Domains and Walls
A ferroelectric crystal freshly cooled through its Curie point breaks into a mosaic of domains — regions of uniform polarization separated by nanometer-thick walls. This domain structure minimizes the total energy: each domain reduces the depolarizing field, while domain walls cost surface energy. The equilibrium pattern balances these competing terms and depends on crystal shape, electrodes, and mechanical boundary conditions.
180-Degree Switching
When an electric field exceeds the coercive field, reversed domains nucleate — typically at electrodes, surfaces, or defect sites — and grow by the forward motion of 180-degree domain walls. The switching follows Kolmogorov-Avrami-Ishibashi (KAI) kinetics: initially slow (nucleation-limited), then rapid (growth-dominated), and finally slow again (impingement of growing domains). This simulator animates this process in real time.

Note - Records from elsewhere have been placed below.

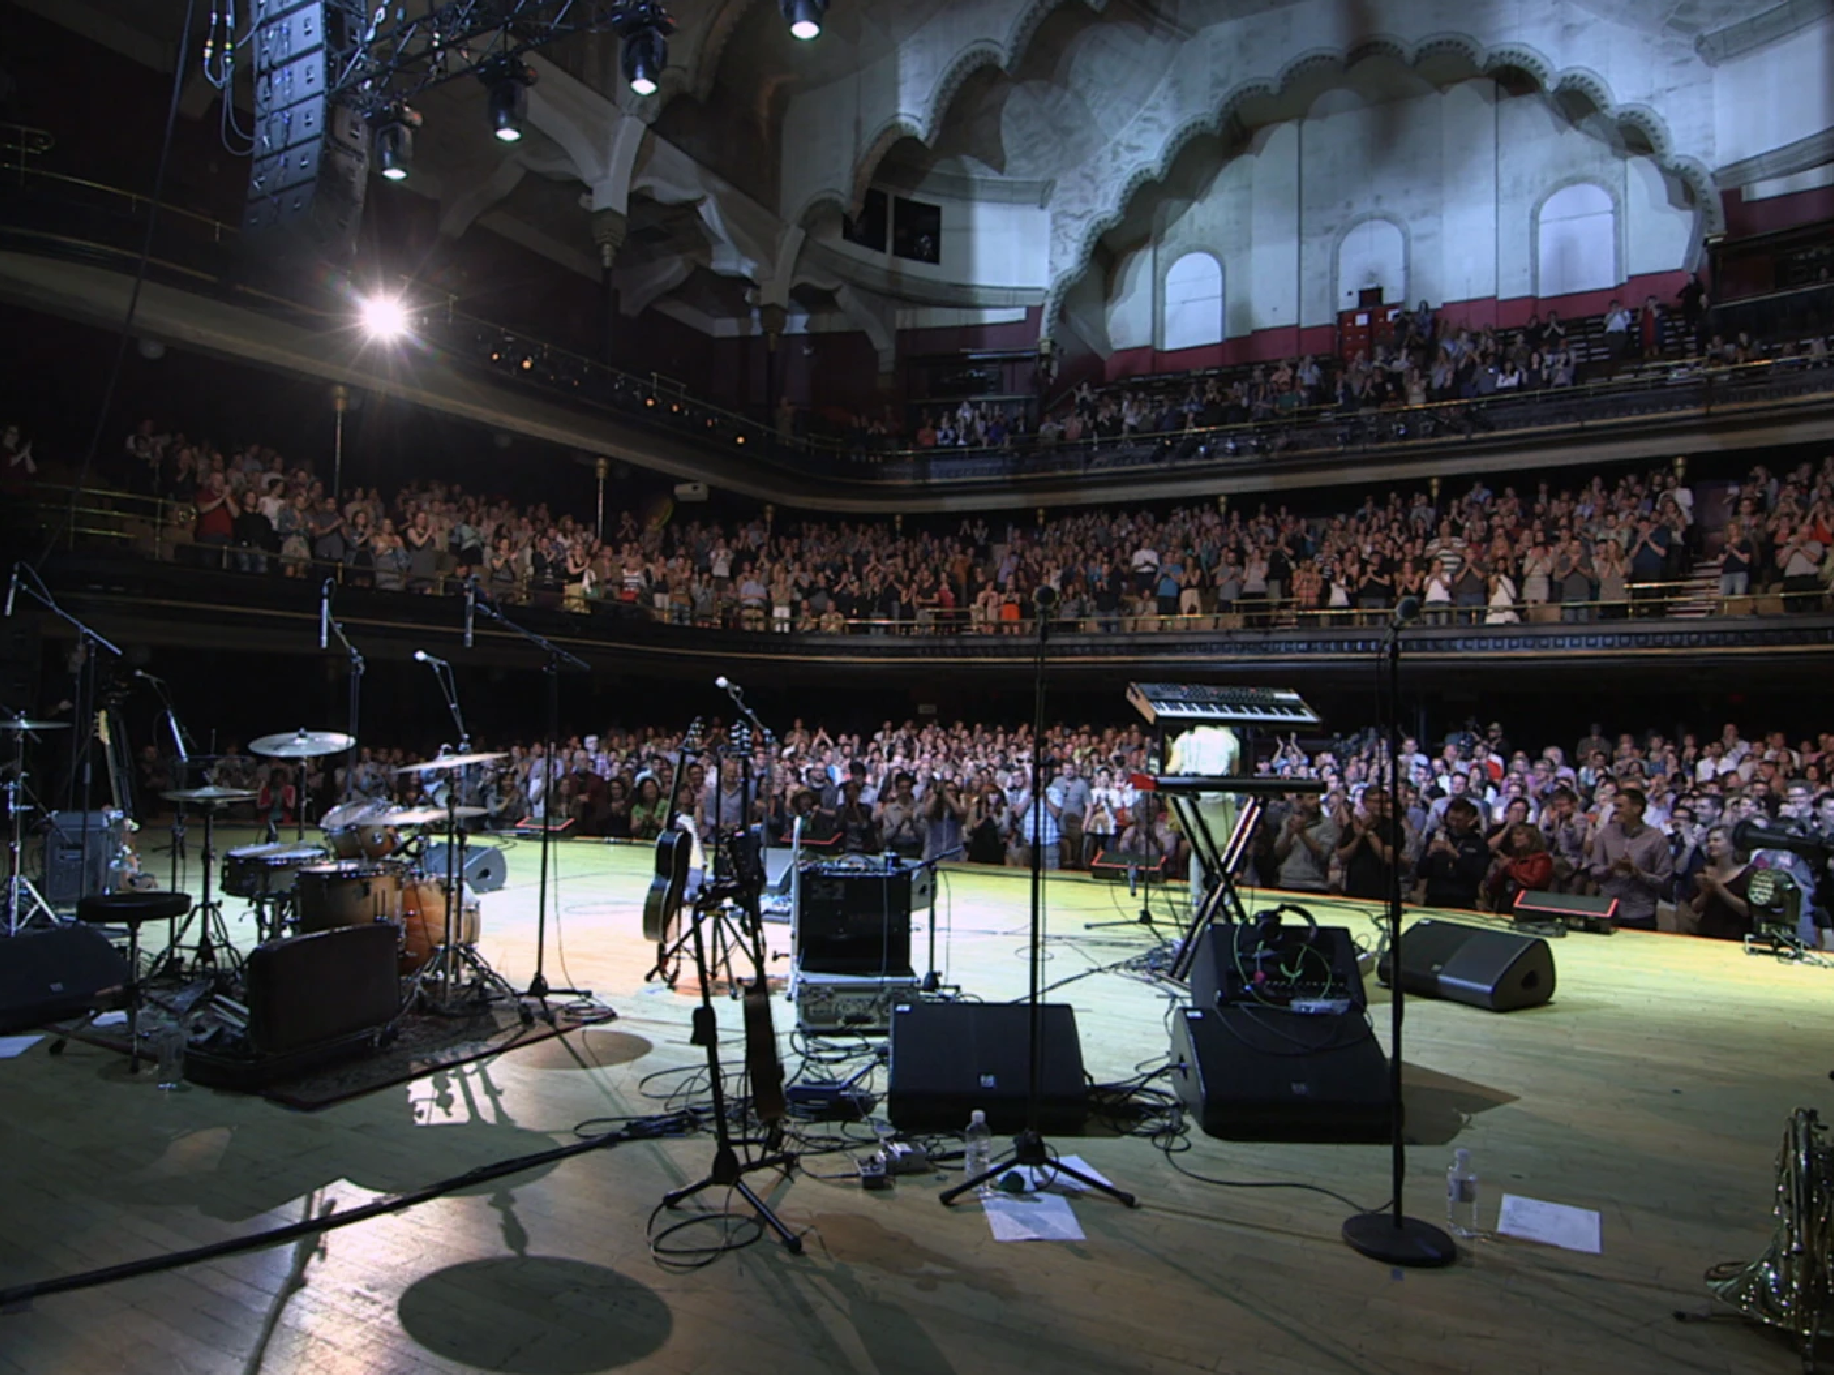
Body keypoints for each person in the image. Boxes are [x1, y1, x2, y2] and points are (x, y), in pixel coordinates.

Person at [1589, 786, 1674, 930]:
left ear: (1637, 809)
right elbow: (1594, 870)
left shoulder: (1656, 839)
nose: (1616, 810)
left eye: (1620, 806)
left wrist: (1637, 873)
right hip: (1608, 908)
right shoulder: (1606, 834)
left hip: (1640, 911)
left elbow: (1664, 880)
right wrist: (1611, 868)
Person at [1416, 797, 1489, 909]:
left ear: (1470, 819)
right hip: (1435, 898)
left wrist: (1455, 855)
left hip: (1463, 900)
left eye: (1459, 820)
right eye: (1451, 819)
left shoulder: (1478, 843)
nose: (1454, 824)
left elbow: (1478, 874)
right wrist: (1429, 854)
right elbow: (1421, 871)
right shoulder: (1437, 837)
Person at [1687, 825, 1753, 941]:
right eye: (1709, 841)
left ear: (1732, 844)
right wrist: (1705, 892)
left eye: (1716, 840)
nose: (1711, 844)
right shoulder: (1703, 870)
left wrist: (1718, 887)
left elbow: (1746, 910)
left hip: (1736, 935)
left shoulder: (1748, 873)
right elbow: (1695, 908)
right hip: (1707, 933)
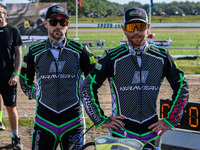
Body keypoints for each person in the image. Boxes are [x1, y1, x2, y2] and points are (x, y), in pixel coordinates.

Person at [80, 7, 189, 149]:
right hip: (122, 133)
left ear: (148, 28)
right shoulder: (112, 57)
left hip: (152, 132)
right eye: (131, 27)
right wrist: (99, 118)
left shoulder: (162, 57)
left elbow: (182, 87)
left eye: (141, 26)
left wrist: (170, 120)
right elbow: (87, 87)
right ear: (124, 29)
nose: (136, 31)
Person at [20, 5, 95, 150]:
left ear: (68, 24)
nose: (58, 26)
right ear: (45, 23)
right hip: (44, 120)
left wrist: (85, 96)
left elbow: (93, 79)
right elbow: (24, 79)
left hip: (73, 120)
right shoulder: (34, 52)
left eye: (63, 22)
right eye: (54, 22)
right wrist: (36, 94)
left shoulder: (80, 50)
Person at [0, 3, 23, 150]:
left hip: (8, 77)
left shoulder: (13, 31)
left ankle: (16, 136)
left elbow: (18, 54)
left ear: (5, 14)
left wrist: (15, 73)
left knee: (11, 108)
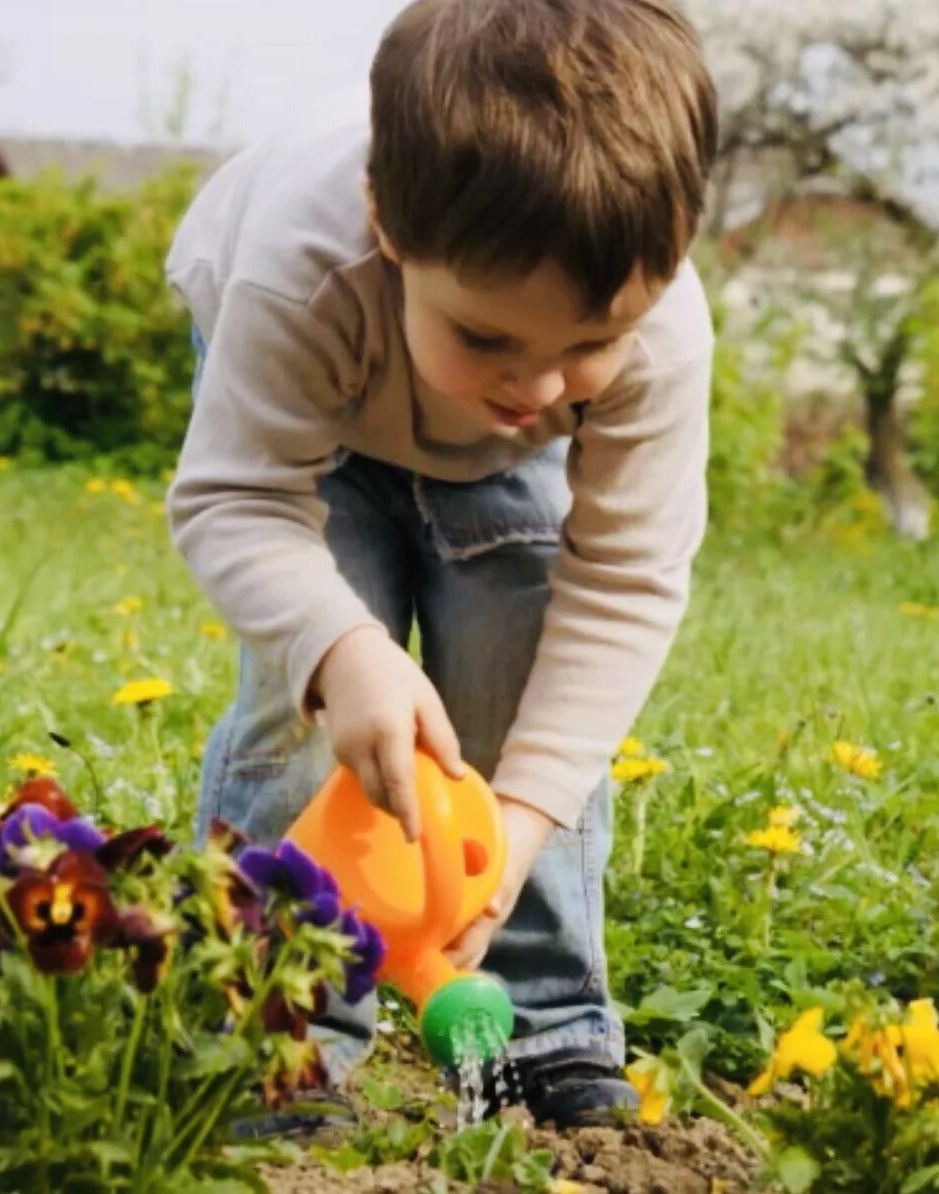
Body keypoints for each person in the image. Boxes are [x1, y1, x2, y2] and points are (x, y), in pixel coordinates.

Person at [164, 0, 717, 1131]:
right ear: (389, 227)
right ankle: (276, 1032)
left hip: (476, 446)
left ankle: (547, 1027)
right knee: (318, 710)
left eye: (588, 347)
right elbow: (237, 497)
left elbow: (623, 581)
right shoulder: (298, 270)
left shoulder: (654, 334)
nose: (541, 384)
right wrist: (341, 645)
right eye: (490, 336)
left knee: (516, 667)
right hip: (314, 416)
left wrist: (513, 825)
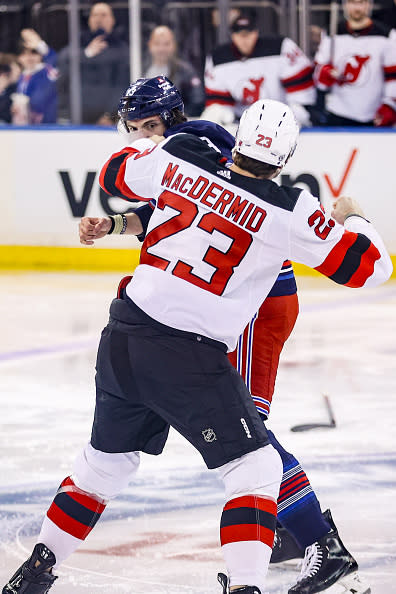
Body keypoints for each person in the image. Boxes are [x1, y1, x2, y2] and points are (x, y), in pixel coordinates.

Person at [3, 94, 392, 594]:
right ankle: (258, 578)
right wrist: (354, 217)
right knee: (255, 467)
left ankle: (34, 572)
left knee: (103, 465)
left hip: (124, 333)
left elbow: (114, 176)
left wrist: (152, 155)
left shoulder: (181, 153)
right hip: (190, 351)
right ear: (286, 157)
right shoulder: (289, 208)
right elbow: (370, 268)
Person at [202, 9, 316, 128]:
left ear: (256, 33)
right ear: (233, 36)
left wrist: (291, 119)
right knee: (214, 115)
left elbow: (302, 98)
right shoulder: (217, 58)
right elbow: (219, 103)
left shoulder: (281, 48)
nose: (244, 40)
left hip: (280, 122)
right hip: (242, 124)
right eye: (240, 35)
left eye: (248, 34)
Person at [314, 0, 396, 126]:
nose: (357, 7)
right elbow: (318, 72)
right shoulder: (332, 33)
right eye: (352, 2)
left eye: (362, 2)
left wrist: (389, 106)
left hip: (374, 115)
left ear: (370, 4)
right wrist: (326, 72)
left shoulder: (387, 35)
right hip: (338, 113)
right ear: (345, 4)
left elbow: (393, 78)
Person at [57, 2, 130, 124]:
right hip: (78, 115)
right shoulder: (78, 43)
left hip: (108, 119)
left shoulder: (121, 48)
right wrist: (86, 54)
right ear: (89, 20)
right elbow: (62, 62)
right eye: (95, 15)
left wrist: (110, 115)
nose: (99, 19)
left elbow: (122, 84)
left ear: (112, 20)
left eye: (104, 15)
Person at [144, 25, 205, 116]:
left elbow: (198, 100)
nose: (161, 49)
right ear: (150, 45)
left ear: (174, 45)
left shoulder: (186, 71)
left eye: (166, 44)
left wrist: (178, 118)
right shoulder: (138, 69)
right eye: (157, 43)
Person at [11, 41, 57, 125]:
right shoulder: (22, 76)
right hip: (28, 127)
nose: (29, 58)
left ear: (40, 55)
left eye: (33, 53)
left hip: (47, 126)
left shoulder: (47, 71)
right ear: (19, 57)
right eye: (24, 54)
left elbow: (56, 62)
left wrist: (41, 46)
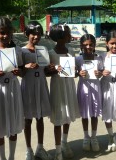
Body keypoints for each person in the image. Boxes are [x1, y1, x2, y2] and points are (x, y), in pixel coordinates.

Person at [0, 17, 24, 160]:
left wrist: (19, 72)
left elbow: (21, 70)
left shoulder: (17, 50)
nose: (5, 36)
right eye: (2, 32)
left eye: (8, 32)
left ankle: (12, 157)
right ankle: (2, 157)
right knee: (0, 125)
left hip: (13, 88)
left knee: (13, 123)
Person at [48, 23, 80, 160]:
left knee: (67, 116)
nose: (70, 36)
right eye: (67, 34)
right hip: (58, 88)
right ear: (60, 37)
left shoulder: (71, 51)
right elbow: (47, 72)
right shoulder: (51, 53)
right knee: (58, 119)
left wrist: (77, 72)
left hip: (69, 86)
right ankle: (58, 150)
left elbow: (74, 72)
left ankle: (64, 142)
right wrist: (55, 69)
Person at [21, 21, 52, 160]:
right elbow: (19, 72)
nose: (36, 37)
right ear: (26, 34)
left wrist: (50, 69)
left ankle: (40, 147)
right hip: (28, 86)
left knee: (40, 118)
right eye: (33, 34)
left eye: (39, 34)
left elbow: (46, 71)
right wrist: (25, 67)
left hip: (41, 84)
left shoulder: (43, 50)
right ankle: (29, 149)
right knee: (28, 119)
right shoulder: (22, 51)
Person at [76, 34, 103, 152]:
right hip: (83, 88)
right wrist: (78, 73)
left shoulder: (98, 58)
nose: (88, 47)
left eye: (91, 44)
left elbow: (102, 71)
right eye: (85, 44)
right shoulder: (78, 59)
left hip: (95, 87)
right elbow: (73, 72)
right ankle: (86, 136)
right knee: (85, 113)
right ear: (81, 45)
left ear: (94, 45)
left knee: (94, 113)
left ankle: (94, 136)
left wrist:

90-Degree Switching and Strain
In tetragonal ferroelectrics like BaTiO3, the polarization can also rotate by 90 degrees into a perpendicular crystallographic axis. This 90-degree switching involves both electrical and mechanical changes — the unit cell elongates along the new polarization direction. The resulting macroscopic strain is the basis of piezoelectric actuation. In the simulation, 90-degree walls appear at 45-degree angles to the poling direction.
Pinning, Fatigue, and Aging
Real domain walls interact with crystal defects. Oxygen vacancies aggregate at wall positions, creating an internal bias field (imprint) that shifts the hysteresis loop. Repeated switching can cause fatigue — a progressive loss of switchable polarization as defect clusters grow at electrode interfaces. The wall mobility parameter in this simulator models the effective ease of wall motion through a defective lattice.